▶ _Work request_
Comb through the entries for "consentir" and pull out each line that holds it.

==== Excerpted data

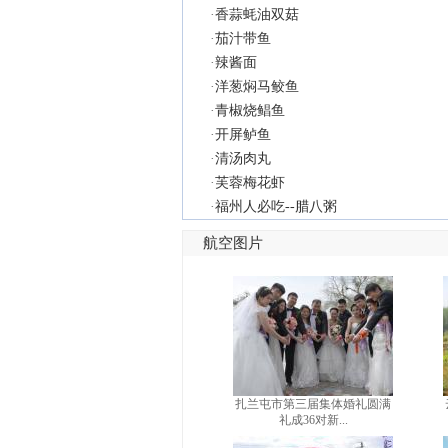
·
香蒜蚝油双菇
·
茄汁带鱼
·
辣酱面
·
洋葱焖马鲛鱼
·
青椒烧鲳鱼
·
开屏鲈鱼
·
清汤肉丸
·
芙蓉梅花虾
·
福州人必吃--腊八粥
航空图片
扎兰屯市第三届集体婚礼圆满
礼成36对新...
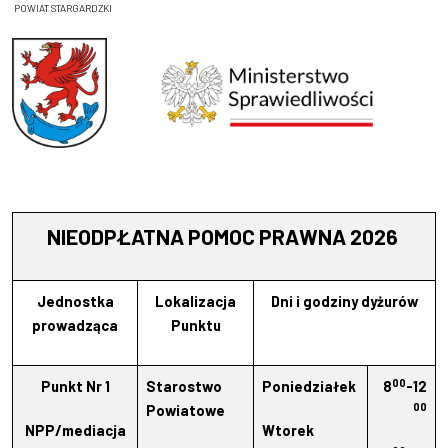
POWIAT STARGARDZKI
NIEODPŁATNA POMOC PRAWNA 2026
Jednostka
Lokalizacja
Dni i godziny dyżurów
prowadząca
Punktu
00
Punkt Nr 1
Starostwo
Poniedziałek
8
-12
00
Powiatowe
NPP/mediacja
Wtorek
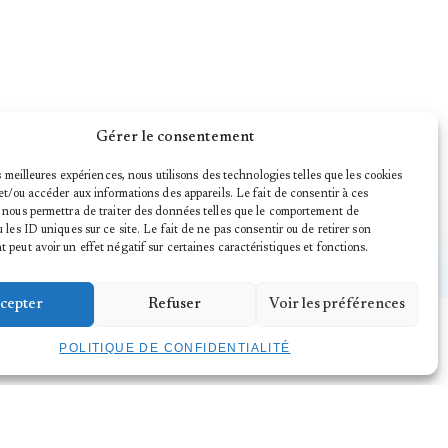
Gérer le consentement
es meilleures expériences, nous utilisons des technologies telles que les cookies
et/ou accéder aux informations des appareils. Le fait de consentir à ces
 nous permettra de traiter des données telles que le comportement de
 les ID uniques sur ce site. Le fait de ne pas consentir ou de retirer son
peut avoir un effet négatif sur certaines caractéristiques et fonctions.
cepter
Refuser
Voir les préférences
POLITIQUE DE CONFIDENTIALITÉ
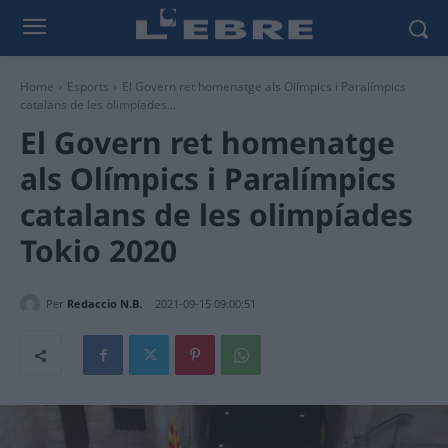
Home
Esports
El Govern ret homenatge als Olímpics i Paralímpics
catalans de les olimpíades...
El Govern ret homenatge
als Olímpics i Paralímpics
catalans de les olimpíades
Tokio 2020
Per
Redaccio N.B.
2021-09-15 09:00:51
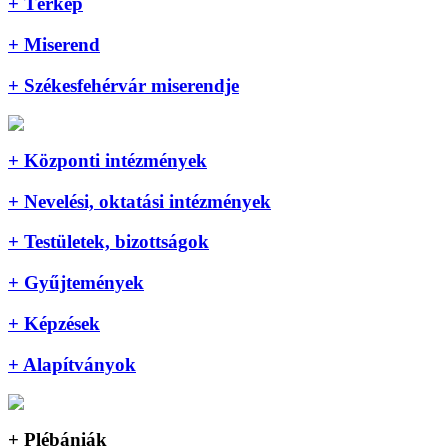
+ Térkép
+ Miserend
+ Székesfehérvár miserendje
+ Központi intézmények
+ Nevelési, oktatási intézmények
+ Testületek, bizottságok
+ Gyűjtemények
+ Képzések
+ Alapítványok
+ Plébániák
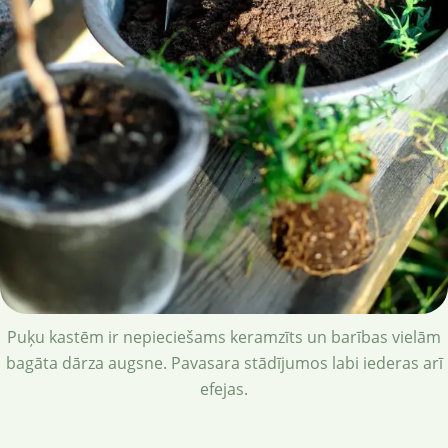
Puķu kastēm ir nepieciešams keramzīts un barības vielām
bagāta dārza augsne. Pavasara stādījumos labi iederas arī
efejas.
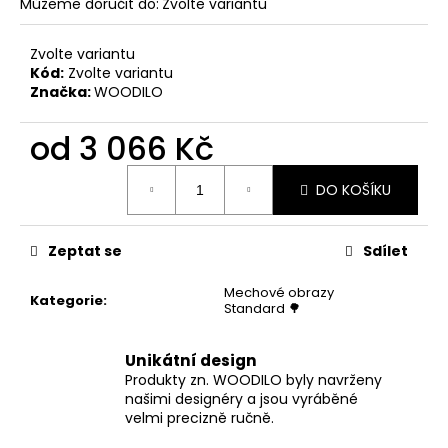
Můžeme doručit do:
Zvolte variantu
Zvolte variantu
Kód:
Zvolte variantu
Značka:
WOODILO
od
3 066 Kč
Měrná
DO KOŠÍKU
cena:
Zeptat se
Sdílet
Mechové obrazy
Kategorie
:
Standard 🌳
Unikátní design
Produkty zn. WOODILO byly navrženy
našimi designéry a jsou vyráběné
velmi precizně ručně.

========

▶ _Solution below_
et/ou accéder aux informations des appareils. Le fait de consentir à ces
 les ID uniques sur ce site. Le fait de ne pas consentir ou de retirer son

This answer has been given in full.